„Waruj u stóp, smycz krótka jest gdy szarpiesz się. I grzeczny bądź bo jeśli nie czeka cię kara” – napisała Doda na Instagramie, przytaczając fragment tekstu piosenki „Nie to nie” zespołu O.N.A. Wokalistka skomentowała w ten sposób wyrok sądu. „Wczoraj wyrokiem prawomocnym mój mąż wygrał z portalem Pudelek 100 000 zł zadośćuczynienia i 14 dni przeprosin za notoryczne brednie i naruszenie dóbr osobistych” – precyzowała Doda. W dalszej części wokalistka stwierdziła, że „kolejne kłamstwa na jej temat są teraz uzasadnione choć ryzykowne”.
Rozstrzygnięcie sądu skomentowała adwokat Patrycja Grabowska z kancelarii Sobolewski Kielska Dąbrowska Grabowska, reprezentująca Emila Stępnia. – Ta sprawa przejdzie z pewnością do historii kształtowania się orzecznictwa, które bierze w obronę tak podstawowe wartości, jak godność i cześć osoby będącej w kręgu zainteresowania mediów.
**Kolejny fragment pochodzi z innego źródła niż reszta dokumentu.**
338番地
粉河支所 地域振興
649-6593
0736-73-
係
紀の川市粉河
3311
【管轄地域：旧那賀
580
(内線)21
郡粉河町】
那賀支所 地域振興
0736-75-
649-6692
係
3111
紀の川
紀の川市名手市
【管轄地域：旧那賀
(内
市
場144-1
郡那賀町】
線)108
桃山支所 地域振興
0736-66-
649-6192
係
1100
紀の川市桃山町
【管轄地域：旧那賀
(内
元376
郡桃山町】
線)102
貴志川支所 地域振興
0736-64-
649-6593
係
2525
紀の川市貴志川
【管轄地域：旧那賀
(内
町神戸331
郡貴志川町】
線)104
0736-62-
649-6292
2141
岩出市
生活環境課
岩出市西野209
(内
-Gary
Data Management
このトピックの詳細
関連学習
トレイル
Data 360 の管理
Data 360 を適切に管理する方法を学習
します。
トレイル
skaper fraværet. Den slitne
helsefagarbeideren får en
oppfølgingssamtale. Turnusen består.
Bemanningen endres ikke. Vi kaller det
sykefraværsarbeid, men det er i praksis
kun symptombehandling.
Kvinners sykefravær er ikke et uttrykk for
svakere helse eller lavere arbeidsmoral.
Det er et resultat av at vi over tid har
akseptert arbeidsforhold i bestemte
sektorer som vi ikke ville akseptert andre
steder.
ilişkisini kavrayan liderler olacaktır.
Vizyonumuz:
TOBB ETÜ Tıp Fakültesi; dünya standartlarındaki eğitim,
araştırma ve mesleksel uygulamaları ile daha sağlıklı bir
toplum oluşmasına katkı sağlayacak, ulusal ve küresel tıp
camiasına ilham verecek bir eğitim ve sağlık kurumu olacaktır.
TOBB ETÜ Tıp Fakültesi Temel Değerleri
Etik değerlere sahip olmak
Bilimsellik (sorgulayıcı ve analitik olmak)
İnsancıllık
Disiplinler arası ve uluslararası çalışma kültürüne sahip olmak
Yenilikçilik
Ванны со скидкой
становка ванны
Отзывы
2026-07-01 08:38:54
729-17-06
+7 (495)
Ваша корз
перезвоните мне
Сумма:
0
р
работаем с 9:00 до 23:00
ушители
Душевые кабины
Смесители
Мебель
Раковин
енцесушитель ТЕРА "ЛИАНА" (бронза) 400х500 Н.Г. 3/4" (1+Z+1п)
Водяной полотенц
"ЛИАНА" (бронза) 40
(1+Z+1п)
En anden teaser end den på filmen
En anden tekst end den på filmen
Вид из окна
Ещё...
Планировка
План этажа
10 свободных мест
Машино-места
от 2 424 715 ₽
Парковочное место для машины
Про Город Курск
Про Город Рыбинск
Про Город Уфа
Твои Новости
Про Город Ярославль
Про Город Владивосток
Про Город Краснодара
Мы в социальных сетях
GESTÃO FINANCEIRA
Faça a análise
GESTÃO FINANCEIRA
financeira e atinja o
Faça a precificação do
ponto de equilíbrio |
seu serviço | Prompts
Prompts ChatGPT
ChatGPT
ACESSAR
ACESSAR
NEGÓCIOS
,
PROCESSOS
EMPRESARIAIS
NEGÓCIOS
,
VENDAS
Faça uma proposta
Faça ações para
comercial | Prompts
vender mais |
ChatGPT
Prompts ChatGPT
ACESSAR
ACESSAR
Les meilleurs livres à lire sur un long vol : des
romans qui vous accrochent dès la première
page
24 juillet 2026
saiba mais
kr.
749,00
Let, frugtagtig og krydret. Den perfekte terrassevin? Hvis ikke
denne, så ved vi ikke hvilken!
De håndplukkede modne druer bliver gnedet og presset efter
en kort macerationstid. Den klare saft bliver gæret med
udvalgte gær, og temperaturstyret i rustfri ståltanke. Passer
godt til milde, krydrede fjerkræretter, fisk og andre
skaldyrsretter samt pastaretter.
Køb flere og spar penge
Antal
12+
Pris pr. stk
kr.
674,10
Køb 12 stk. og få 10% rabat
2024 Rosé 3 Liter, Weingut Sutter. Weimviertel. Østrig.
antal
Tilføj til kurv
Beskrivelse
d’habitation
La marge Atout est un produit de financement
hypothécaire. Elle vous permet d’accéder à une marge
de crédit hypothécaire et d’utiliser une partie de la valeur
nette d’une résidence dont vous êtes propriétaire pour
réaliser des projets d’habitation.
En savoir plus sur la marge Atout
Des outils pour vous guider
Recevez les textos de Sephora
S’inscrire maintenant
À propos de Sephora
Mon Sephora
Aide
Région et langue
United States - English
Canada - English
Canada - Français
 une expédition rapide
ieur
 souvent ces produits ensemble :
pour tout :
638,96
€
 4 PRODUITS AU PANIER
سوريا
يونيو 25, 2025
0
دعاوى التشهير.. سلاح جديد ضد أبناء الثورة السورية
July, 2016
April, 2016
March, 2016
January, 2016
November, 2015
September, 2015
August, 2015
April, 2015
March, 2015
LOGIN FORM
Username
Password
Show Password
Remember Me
Jest dla mnie niezrozumiałe, dlaczego tak wielką wagę przywiązuje się niekiedy w prawie do formalistycznych gwarancji praw człowieka, tak jak widzimy to na przykład w dziedzinie osławionego RODO, a z jakim trudem przebija się wykluczenie hejtu, szyderstwa i innych tego typu poniżających aktów, których dopuszczają się niekiedy operatorzy serwisów internetowych i wydawcy prasy o określonym profilu – poinformowała.
Prawniczka diagnozowała także, do czego w założeniu niektórych portali ma prowadzić budowanie artykułów na hejcie. – Posługiwanie się hejtem, a tym samym krzywdzenie innych jest sposobem na podniesienie poczytności tych serwisów, a tym samym znaczne zwiększenie swoich zysków. Jesteśmy zadowoleni, że w polskim orzecznictwie coraz częściej do głosu dochodzi prawna i moralna niezgoda na naruszanie dóbr osobistych w treściach medialnych o szerokim zasięgu – skomentowała Grabowska.